For a deeper walkthrough of pulling historical tweet sets, see Historical Data.
Geographical Filters
A reality check before you go deep here: only an estimated 1-2% of tweets carry precise geolocation data. X removed precise location tagging from the main iOS and Android apps in June 2019, and most users never opted in to begin with. Geo filters are still useful, but expect thin coverage.
| Operator | Description | Example |
|---|---|---|
near:"city" | Geotagged near a named place. Supports phrases. | near:"San Francisco" |
near:me | Near your current location (UI only). | near:me |
within:Xkm | Radius limit for near:. Accepts km or mi. | earthquake near:Tokyo within:50km |
geocode:lat,long,radius | Pinpoint precision using coordinates. | geocode:37.77,-122.41,5km |
place:ID | Search by X Place Object ID. | place:96683cc9126741d1 (USA) |
A useful fallback behavior. If a tweet does not have precise coordinates, the API falls back to reverse-geocoding the user's profile location. So you may receive tweets that match based on the author's stated location, not the tweet's actual origin. This is sometimes what you want and sometimes confusing. For a dedicated approach to mapping audience location by country (which is far higher-coverage than tweet-level geo), see Audience Geography.
Language and Source Filters
Language
X uses 2-letter ISO 639-1 codes: lang:en, lang:es, lang:fr, lang:de, lang:ja, lang:ru, and so on. There are also several non-standard codes worth knowing:
| Code | Meaning |
|---|---|
lang:und | Undefined language (emoji-only or media-only tweets). |
lang:qme | Tweets with media links only (since 2022). |
lang:qst | Very short text tweets. |
lang:qht | Tweets with hashtags only. |
lang:qam | Tweets with mentions only. |
lang:qct | Tweets with cashtags only. |
lang:zxx | Tweets with media or Twitter Card only, no additional text. |
X's language detection is not perfect. Short tweets, code snippets, and emoji-heavy posts are routinely misclassified.
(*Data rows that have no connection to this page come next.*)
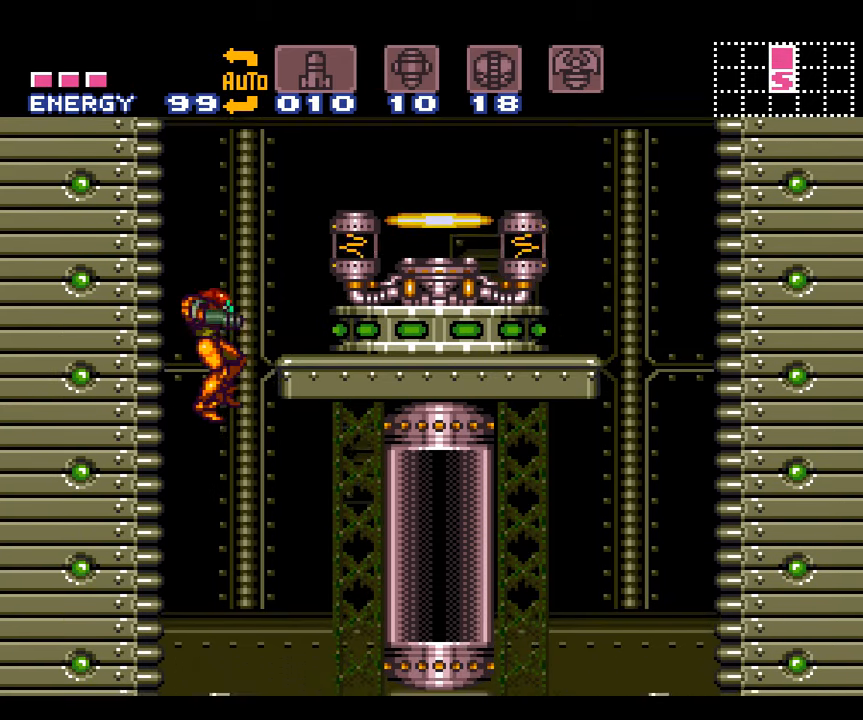
{"buttons": ["A"], "events": []}
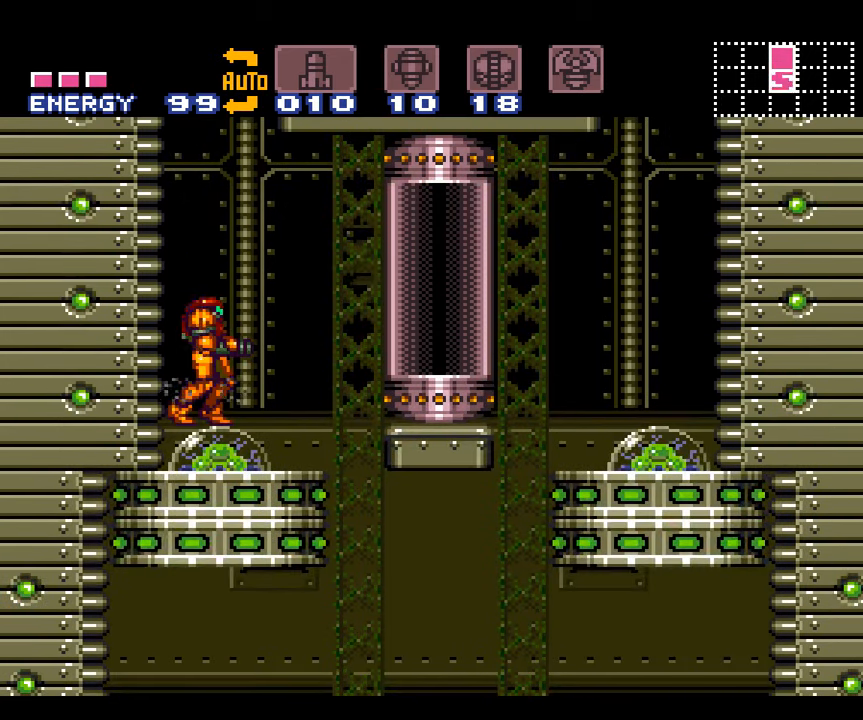
{"buttons": ["A", "DPAD_RIGHT"], "events": [[484, "DPAD_RIGHT", "down"]]}
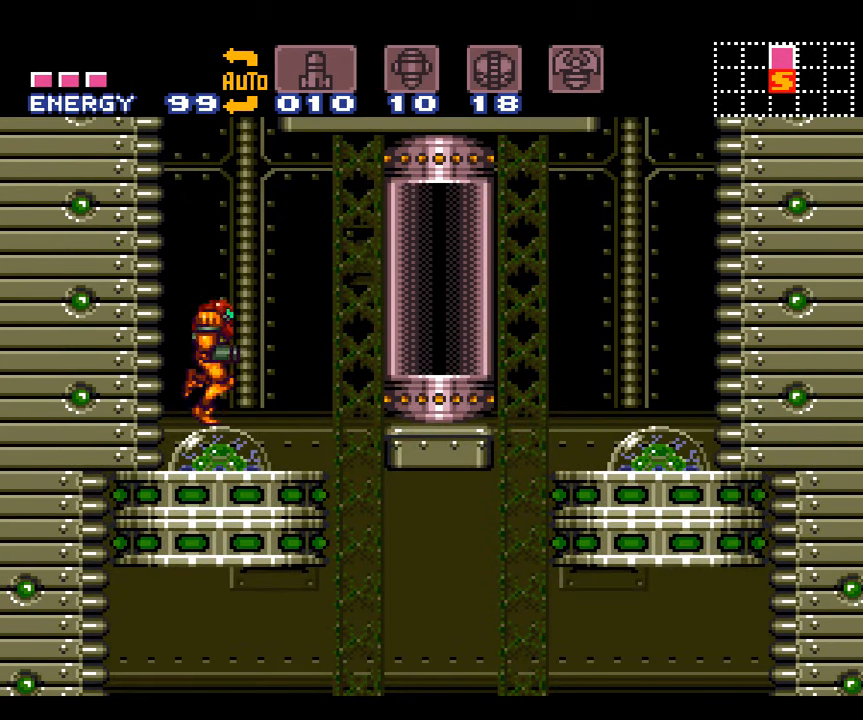
{"buttons": ["A", "DPAD_RIGHT"], "events": [[84, "B", "down"], [167, "B", "up"]]}
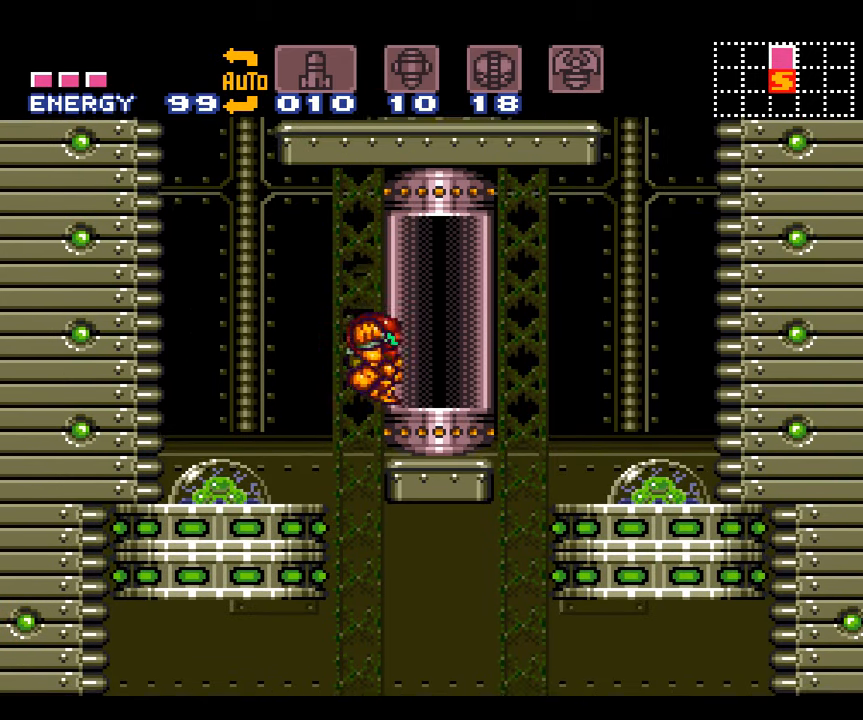
{"buttons": [], "events": [[117, "A", "up"], [117, "DPAD_RIGHT", "up"]]}
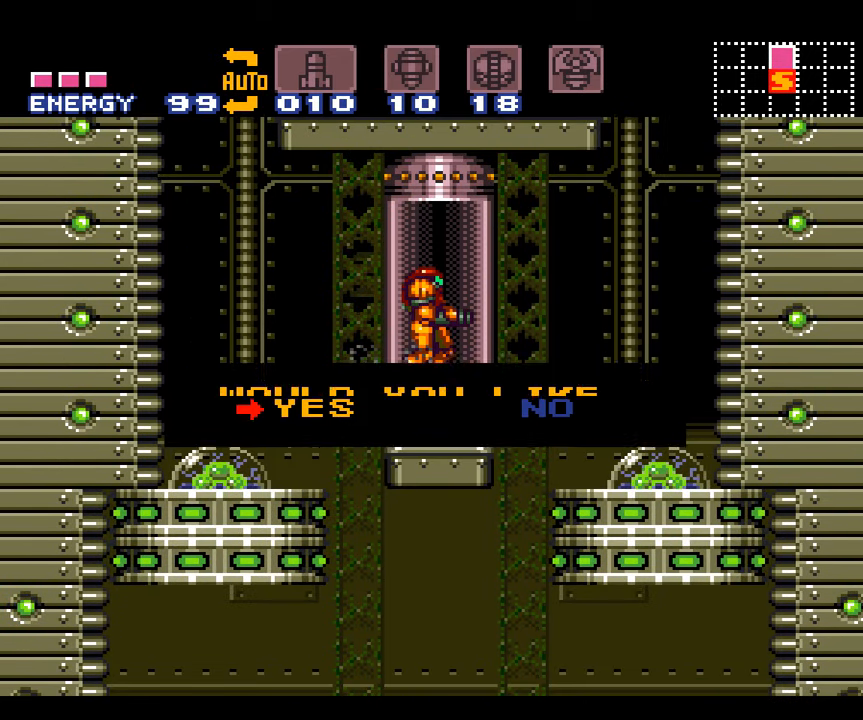
{"buttons": [], "events": [[250, "A", "down"], [367, "A", "up"]]}
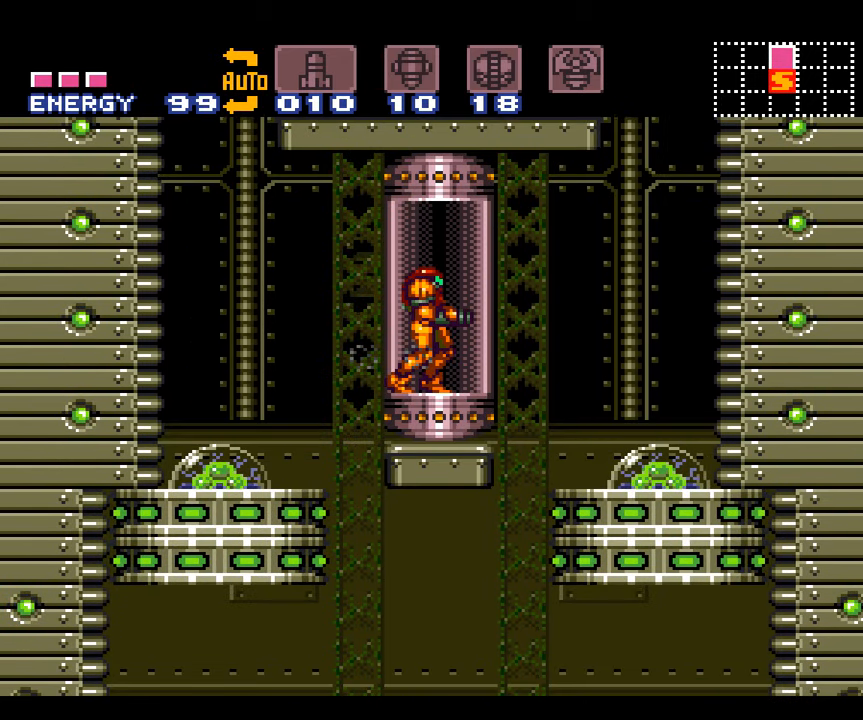
{"buttons": [], "events": []}
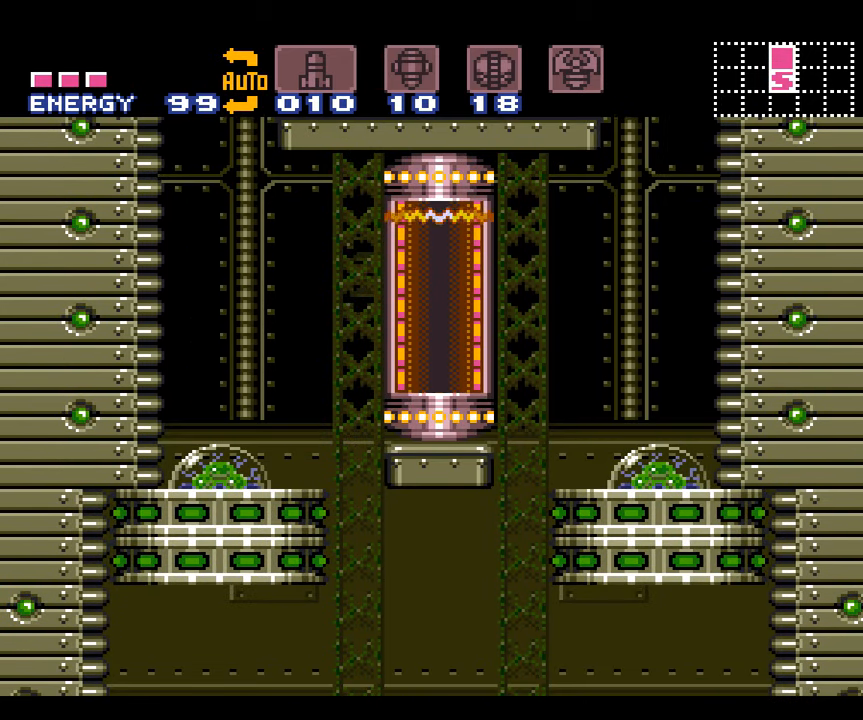
{"buttons": [], "events": []}
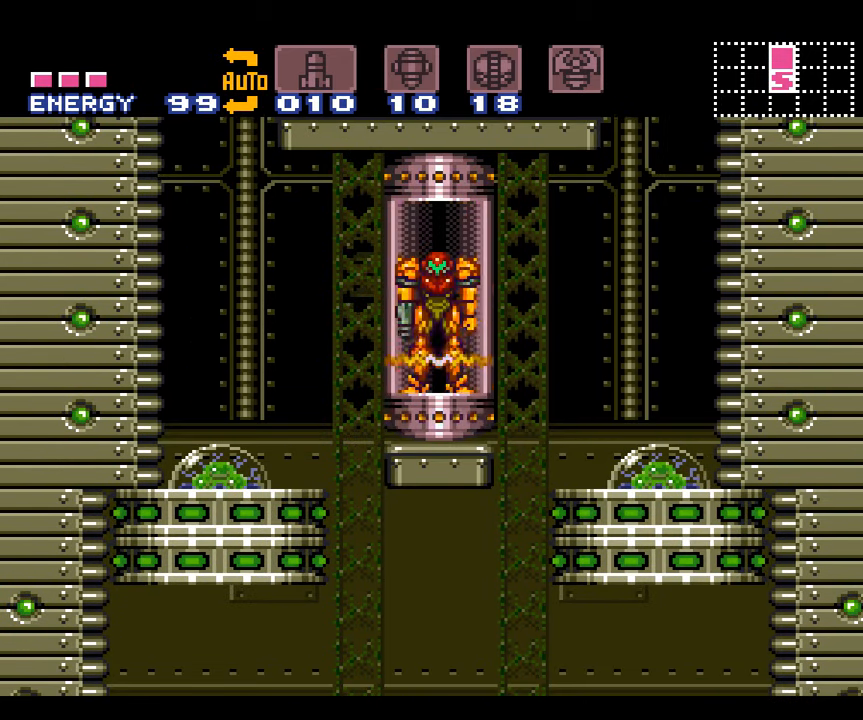
{"buttons": [], "events": []}
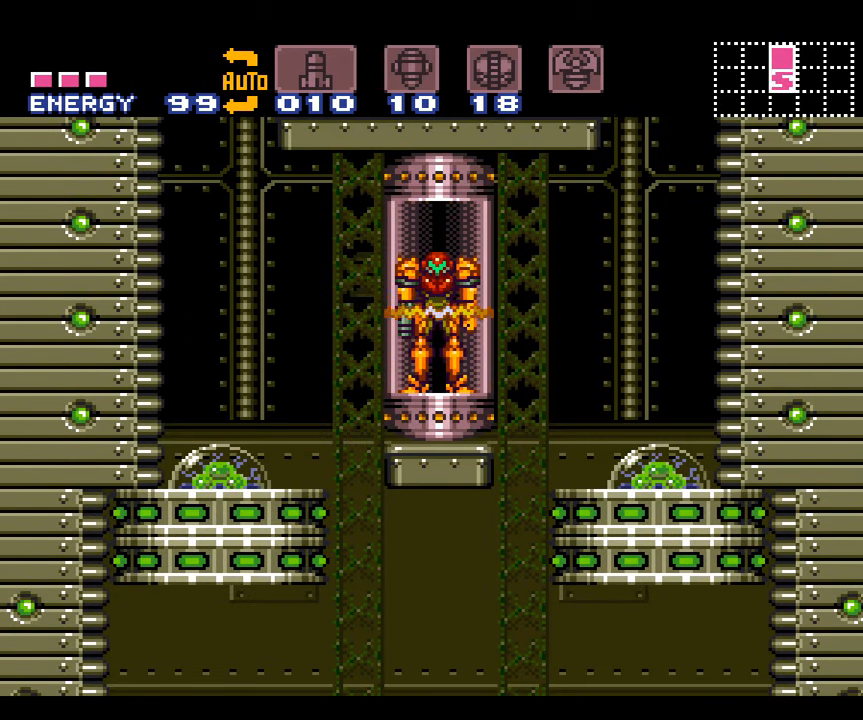
{"buttons": [], "events": []}
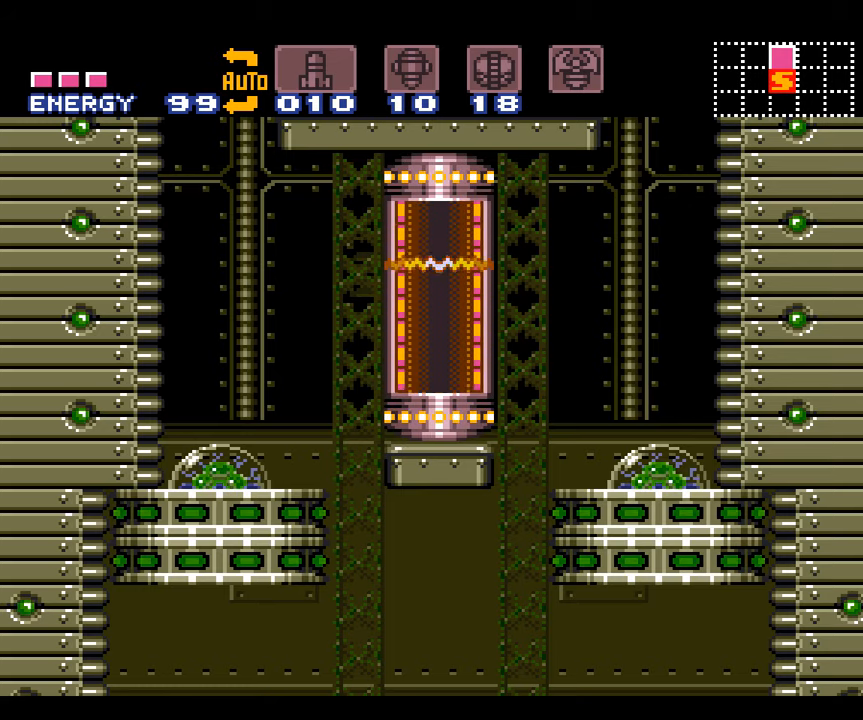
{"buttons": [], "events": []}
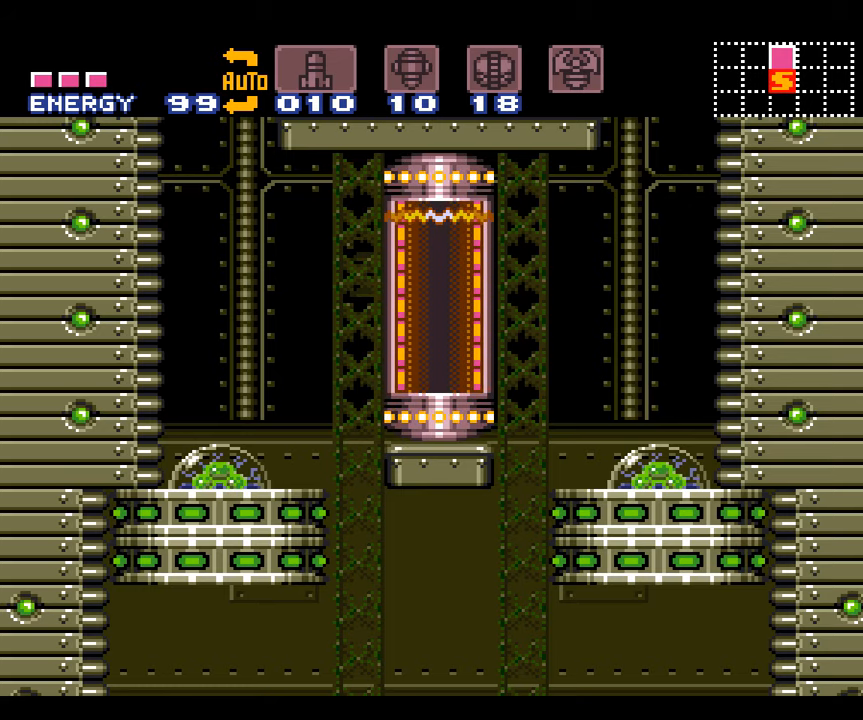
{"buttons": [], "events": []}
For critical applications, run your own language detection on the body text after retrieval.
Source (posting client)
| Operator | Description | Example |
|---|---|---|
source:client_name | Filter by the app used to post. Use underscores for spaces. | source:Twitter_for_iPhone |
Common values: Twitter_for_iPhone, Twitter_for_Android, Twitter_Web_App, TweetDeck, twitter_ads. Note that source: sometimes needs another operator alongside it to return results.
Card and URL Operators
These match on Twitter Card metadata: the rich previews attached to tweets containing links, media, and embedded content. Two things to know up front: card_name: typically only works for tweets from the last 7-8 days, and url: works well for domains but is unreliable for long URL paths.
| Operator | Description |
|---|---|
card_domain:domain | Matches the domain name in a Twitter Card. Mostly equivalent to url:. |
card_url:domain | Similar to card_domain: but may return different results. |
card_name:audio | Tweets with Player Cards (Spotify, SoundCloud, etc.). |
card_name:player | Tweets with any Player Card. |
card_name:summary | Small-image summary cards. |
card_name:summary_large_image | Large-image summary cards. |
card_name:promo_website | Promoted website cards (usually posted via Ads). |
card_name:promo_image_convo | Conversational ad cards with images. |
card_name:promo_video_convo | Conversational ad cards with video. |
url:domain | Matches URLs. Works well for domains and subdomains. Hyphens must be replaced with underscores (e.g., url:t_mobile.com). |
Cookbook: 14 Production-Ready Recipes
Operators are useful in isolation. They are powerful in combination. Here are fourteen battle-tested query patterns we have either built ourselves or seen in client pipelines. Copy them, swap the variables, and paste them straight into the X search bar or the Sorsa Search Tweets endpoint.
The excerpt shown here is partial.